>>

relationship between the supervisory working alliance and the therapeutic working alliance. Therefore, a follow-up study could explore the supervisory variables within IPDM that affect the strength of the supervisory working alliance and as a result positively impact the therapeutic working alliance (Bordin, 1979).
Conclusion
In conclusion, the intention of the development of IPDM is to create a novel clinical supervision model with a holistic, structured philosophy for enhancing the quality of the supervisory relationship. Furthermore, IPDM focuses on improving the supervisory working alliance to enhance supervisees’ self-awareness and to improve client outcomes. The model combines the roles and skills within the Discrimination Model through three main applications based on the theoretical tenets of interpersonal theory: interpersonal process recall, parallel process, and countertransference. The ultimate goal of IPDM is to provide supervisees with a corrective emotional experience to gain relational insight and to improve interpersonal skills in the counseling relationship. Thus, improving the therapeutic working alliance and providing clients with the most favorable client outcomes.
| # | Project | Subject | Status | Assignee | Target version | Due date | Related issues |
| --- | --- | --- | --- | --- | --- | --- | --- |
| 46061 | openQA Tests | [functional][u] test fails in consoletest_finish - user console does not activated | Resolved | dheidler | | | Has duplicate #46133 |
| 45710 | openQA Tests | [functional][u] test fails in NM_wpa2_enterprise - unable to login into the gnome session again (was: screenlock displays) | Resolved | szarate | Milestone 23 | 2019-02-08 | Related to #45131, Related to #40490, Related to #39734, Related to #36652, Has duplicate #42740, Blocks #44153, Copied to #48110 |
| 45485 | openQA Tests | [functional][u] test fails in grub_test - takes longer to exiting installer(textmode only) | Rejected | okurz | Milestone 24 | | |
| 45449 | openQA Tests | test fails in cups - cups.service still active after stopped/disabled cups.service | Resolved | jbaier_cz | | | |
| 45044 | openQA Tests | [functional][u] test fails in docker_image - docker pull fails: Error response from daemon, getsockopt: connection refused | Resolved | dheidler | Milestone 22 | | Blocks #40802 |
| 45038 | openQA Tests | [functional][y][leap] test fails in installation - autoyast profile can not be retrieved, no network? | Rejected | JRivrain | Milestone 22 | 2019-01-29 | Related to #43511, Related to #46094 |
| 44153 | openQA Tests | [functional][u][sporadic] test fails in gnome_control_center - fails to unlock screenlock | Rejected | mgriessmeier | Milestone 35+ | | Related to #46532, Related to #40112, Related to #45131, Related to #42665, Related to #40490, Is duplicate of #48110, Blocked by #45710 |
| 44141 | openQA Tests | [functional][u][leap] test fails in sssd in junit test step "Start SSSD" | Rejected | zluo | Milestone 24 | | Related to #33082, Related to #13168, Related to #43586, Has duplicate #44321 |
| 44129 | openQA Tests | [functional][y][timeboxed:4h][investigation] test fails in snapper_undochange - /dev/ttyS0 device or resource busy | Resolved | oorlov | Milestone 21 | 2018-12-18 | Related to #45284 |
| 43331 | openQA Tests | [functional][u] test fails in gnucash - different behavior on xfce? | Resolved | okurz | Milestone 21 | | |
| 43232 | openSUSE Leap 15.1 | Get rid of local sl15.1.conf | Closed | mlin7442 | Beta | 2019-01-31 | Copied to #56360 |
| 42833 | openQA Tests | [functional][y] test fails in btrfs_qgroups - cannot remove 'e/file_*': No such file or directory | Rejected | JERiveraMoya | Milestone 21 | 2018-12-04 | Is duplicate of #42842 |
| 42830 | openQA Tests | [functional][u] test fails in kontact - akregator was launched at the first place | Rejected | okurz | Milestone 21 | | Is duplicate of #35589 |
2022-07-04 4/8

<<

* PROBLEM DETAILS *
Scan the lines above for the word "Copied". Return each one that has it.

* WRITTEN ANSWER *
| 45710 | openQA Tests | [functional][u] test fails in NM_wpa2_enterprise - unable to login into the gnome session again (was: screenlock displays) | Resolved | szarate | Milestone 23 | 2019-02-08 | Related to #45131, Related to #40490, Related to #39734, Related to #36652, Has duplicate #42740, Blocks #44153, Copied to #48110 |
| 43232 | openSUSE Leap 15.1 | Get rid of local sl15.1.conf | Closed | mlin7442 | Beta | 2019-01-31 | Copied to #56360 |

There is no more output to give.